Шейх Абу-Саид Мейхенейский пользовался очень большой популярностью. Его учениками и последователями были виднейшие ремесленники города, такие, как Абу-Бекр кеффал марвези — мастер по выделке замков, Абу-Бекр куттани — мастер по изготовлению льняных тканей, Абу-Саид хаддад — кузнец, Абу-Саид хаттаб — дровяник, Абу-л-Аббас кассаб — мясник, Абул-Касим заррад — мастер тю выделке кольчуг, Абу-Мансур варракани — продавец бумаги и многие другие.
Двор соборной мечети, где всегда происходили научные споры, был забит нишапурцами с раннего утра.

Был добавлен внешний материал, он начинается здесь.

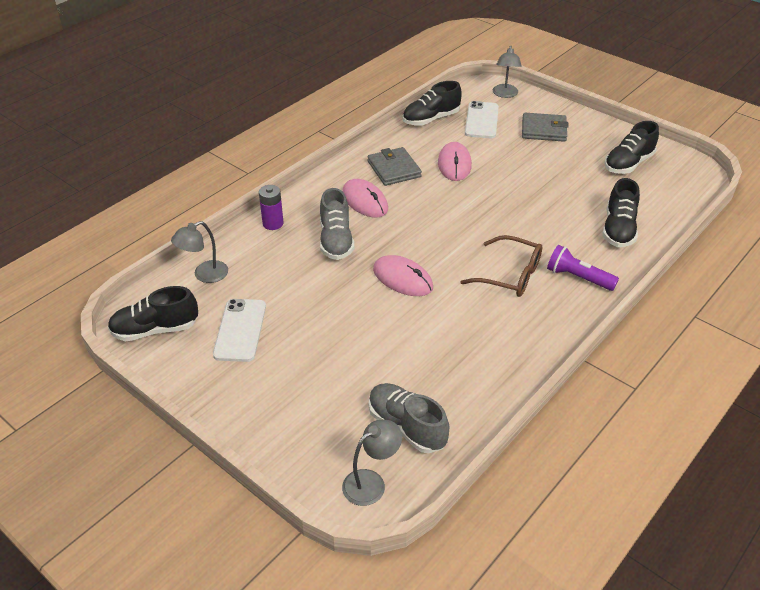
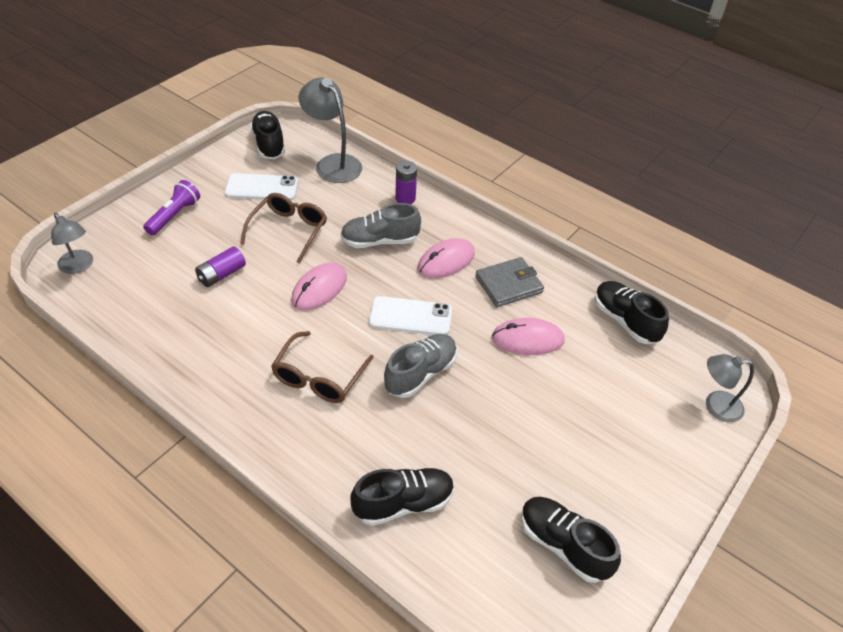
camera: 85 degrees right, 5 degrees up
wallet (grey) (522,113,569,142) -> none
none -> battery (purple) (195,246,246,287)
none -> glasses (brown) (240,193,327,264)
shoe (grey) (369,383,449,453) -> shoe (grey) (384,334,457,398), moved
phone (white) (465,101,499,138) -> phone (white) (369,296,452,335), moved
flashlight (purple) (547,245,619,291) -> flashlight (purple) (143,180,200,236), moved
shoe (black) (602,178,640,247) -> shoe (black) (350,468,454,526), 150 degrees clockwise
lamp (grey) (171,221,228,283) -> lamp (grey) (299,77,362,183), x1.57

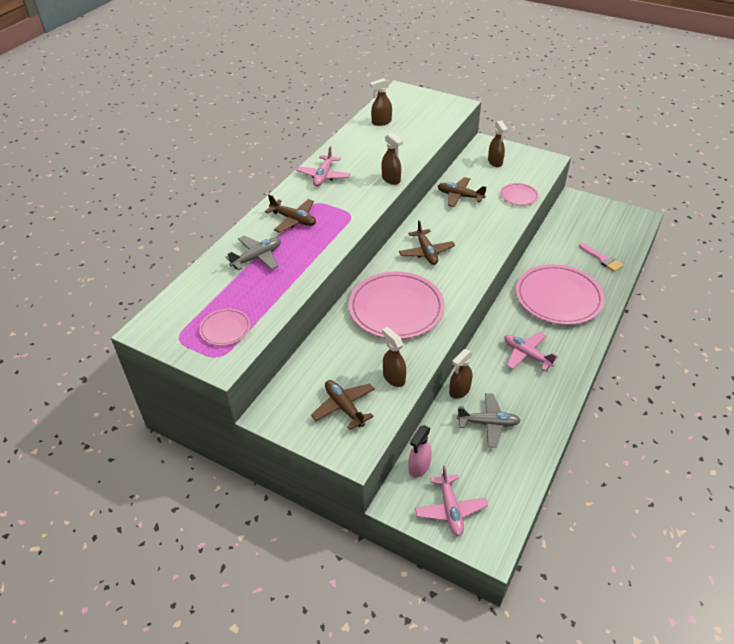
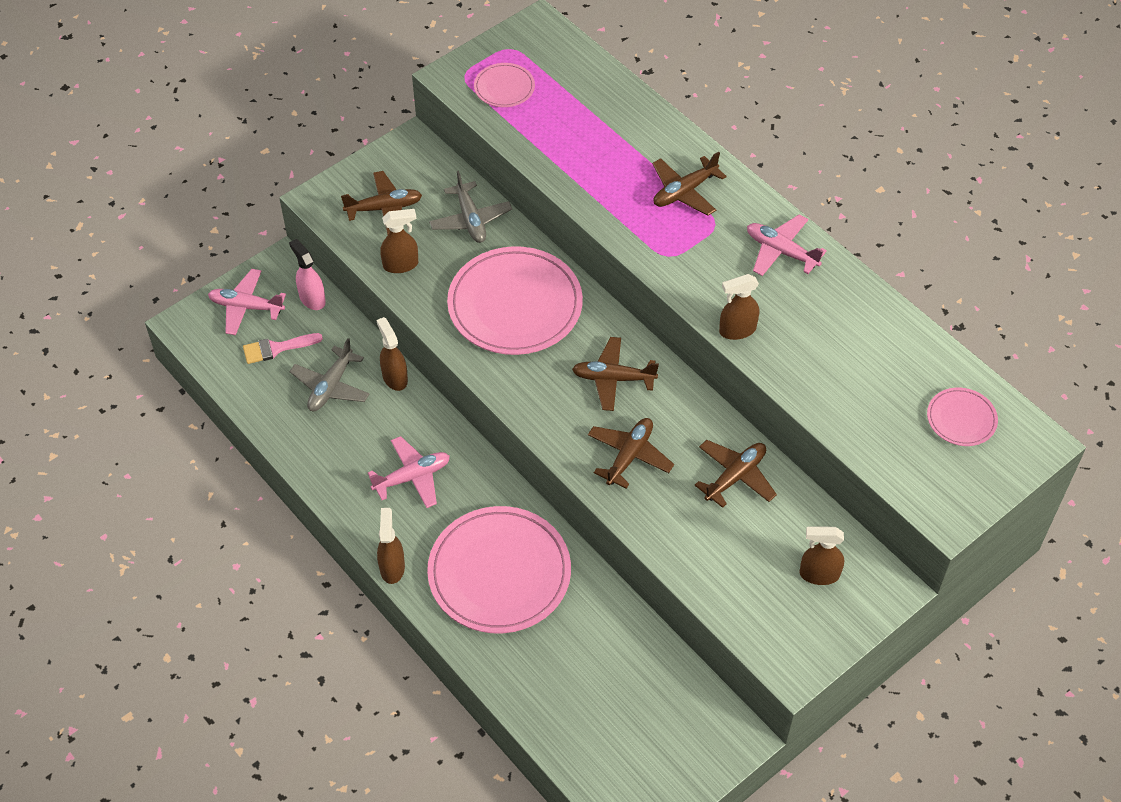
camera: 110 degrees right, 10 degrees up
none -> plane (brown) (588,418,674,489)
plane (grey) (225,236,281,270) -> plane (grey) (429,171,512,243), moved
spray bottle (brown) (370,78,392,126) -> spray bottle (brown) (377,508,405,584), moved
plate (pink) (500,183,539,206) -> plate (pink) (927,388,998,446), moved
brush (pink) (579,243,623,272) -> brush (pink) (243,333,323,364), moved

Нарядный, в богатом кафтане, веселый Ибн Сина первым пришел на диспут. Вскоре появился и Абу- Саид, в грубой одежде, с лохматой седой бородой. Оба они имели своих поклонников, приверженцев, учеников. Обоих их приветствовали громкими, долго не смолкающими криками. Кому кричали больше и восторженнее, определить было невозможно.
Абу-Саид, философ-суфий и талантливый поэт, был далек от изнеженной жизни богачей. В своих произведениях, обращенных главным образом к трудовому населению городов, он проповедовал воздержание, непротивление судьбе, строгость и чистоту жизни. Взгляды его были смутны, проникнуты верой в таинственные связи с нездешним миром, а язык, которым он выражался, полон туманных намеков.
Ибн Сина во всем был ему полной противоположностью. Он всегда и прежде всего требовал твердых положений, доказательств, основанных на опыте. Прекрасный оратор, он не прочь был лишний раз напомнить об обязательной, по его мнению, практической проверке всякого научного положения жизненными примерами.